*INPUT:*
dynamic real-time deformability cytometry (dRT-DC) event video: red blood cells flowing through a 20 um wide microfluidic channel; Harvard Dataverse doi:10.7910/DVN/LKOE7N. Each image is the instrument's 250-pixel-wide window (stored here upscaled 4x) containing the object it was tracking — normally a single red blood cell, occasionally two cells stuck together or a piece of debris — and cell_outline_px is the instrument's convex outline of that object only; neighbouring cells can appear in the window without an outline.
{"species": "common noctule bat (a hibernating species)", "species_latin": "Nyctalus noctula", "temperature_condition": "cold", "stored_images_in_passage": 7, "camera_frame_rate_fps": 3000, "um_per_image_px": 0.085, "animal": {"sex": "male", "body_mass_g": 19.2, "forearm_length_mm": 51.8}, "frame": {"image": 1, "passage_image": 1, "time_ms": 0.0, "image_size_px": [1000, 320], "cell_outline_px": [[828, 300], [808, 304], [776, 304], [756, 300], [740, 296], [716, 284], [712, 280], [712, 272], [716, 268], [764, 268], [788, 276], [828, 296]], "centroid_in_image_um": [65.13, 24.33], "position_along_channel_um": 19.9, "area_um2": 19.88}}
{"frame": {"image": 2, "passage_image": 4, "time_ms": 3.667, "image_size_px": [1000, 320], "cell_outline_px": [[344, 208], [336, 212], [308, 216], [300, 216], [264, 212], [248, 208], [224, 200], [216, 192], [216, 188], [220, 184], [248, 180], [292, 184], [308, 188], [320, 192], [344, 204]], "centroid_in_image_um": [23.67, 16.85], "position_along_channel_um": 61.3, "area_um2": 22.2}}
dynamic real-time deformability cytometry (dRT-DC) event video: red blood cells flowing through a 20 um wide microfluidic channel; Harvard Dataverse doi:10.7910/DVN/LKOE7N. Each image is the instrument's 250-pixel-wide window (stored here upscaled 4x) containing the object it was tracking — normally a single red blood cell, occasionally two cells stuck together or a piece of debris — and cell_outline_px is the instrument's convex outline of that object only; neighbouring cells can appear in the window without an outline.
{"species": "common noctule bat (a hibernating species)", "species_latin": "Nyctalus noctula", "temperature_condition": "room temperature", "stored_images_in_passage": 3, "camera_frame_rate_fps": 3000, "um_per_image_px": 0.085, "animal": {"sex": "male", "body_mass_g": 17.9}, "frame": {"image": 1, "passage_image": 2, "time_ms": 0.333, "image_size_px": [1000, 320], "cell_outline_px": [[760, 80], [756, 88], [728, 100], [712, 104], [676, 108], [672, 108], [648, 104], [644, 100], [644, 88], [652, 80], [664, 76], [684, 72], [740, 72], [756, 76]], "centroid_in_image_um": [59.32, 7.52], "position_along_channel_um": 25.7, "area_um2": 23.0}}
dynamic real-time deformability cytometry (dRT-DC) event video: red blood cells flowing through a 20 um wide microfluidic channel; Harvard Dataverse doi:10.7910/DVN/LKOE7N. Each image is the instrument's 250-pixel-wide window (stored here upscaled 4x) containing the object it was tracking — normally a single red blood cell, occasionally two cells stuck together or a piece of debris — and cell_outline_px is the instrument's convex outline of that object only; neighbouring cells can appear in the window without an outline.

*GIVEN EXERCISE:* Copy out all of the lines above exactly.

*TASK RESULT:*
dynamic real-time deformability cytometry (dRT-DC) event video: red blood cells flowing through a 20 um wide microfluidic channel; Harvard Dataverse doi:10.7910/DVN/LKOE7N. Each image is the instrument's 250-pixel-wide window (stored here upscaled 4x) containing the object it was tracking — normally a single red blood cell, occasionally two cells stuck together or a piece of debris — and cell_outline_px is the instrument's convex outline of that object only; neighbouring cells can appear in the window without an outline.
{"species": "common noctule bat (a hibernating species)", "species_latin": "Nyctalus noctula", "temperature_condition": "cold", "stored_images_in_passage": 7, "camera_frame_rate_fps": 3000, "um_per_image_px": 0.085, "animal": {"sex": "male", "body_mass_g": 19.2, "forearm_length_mm": 51.8}, "frame": {"image": 1, "passage_image": 1, "time_ms": 0.0, "image_size_px": [1000, 320], "cell_outline_px": [[828, 300], [808, 304], [776, 304], [756, 300], [740, 296], [716, 284], [712, 280], [712, 272], [716, 268], [764, 268], [788, 276], [828, 296]], "centroid_in_image_um": [65.13, 24.33], "position_along_channel_um": 19.9, "area_um2": 19.88}}
{"frame": {"image": 2, "passage_image": 4, "time_ms": 3.667, "image_size_px": [1000, 320], "cell_outline_px": [[344, 208], [336, 212], [308, 216], [300, 216], [264, 212], [248, 208], [224, 200], [216, 192], [216, 188], [220, 184], [248, 180], [292, 184], [308, 188], [320, 192], [344, 204]], "centroid_in_image_um": [23.67, 16.85], "position_along_channel_um": 61.3, "area_um2": 22.2}}
dynamic real-time deformability cytometry (dRT-DC) event video: red blood cells flowing through a 20 um wide microfluidic channel; Harvard Dataverse doi:10.7910/DVN/LKOE7N. Each image is the instrument's 250-pixel-wide window (stored here upscaled 4x) containing the object it was tracking — normally a single red blood cell, occasionally two cells stuck together or a piece of debris — and cell_outline_px is the instrument's convex outline of that object only; neighbouring cells can appear in the window without an outline.
{"species": "common noctule bat (a hibernating species)", "species_latin": "Nyctalus noctula", "temperature_condition": "room temperature", "stored_images_in_passage": 3, "camera_frame_rate_fps": 3000, "um_per_image_px": 0.085, "animal": {"sex": "male", "body_mass_g": 17.9}, "frame": {"image": 1, "passage_image": 2, "time_ms": 0.333, "image_size_px": [1000, 320], "cell_outline_px": [[760, 80], [756, 88], [728, 100], [712, 104], [676, 108], [672, 108], [648, 104], [644, 100], [644, 88], [652, 80], [664, 76], [684, 72], [740, 72], [756, 76]], "centroid_in_image_um": [59.32, 7.52], "position_along_channel_um": 25.7, "area_um2": 23.0}}
dynamic real-time deformability cytometry (dRT-DC) event video: red blood cells flowing through a 20 um wide microfluidic channel; Harvard Dataverse doi:10.7910/DVN/LKOE7N. Each image is the instrument's 250-pixel-wide window (stored here upscaled 4x) containing the object it was tracking — normally a single red blood cell, occasionally two cells stuck together or a piece of debris — and cell_outline_px is the instrument's convex outline of that object only; neighbouring cells can appear in the window without an outline.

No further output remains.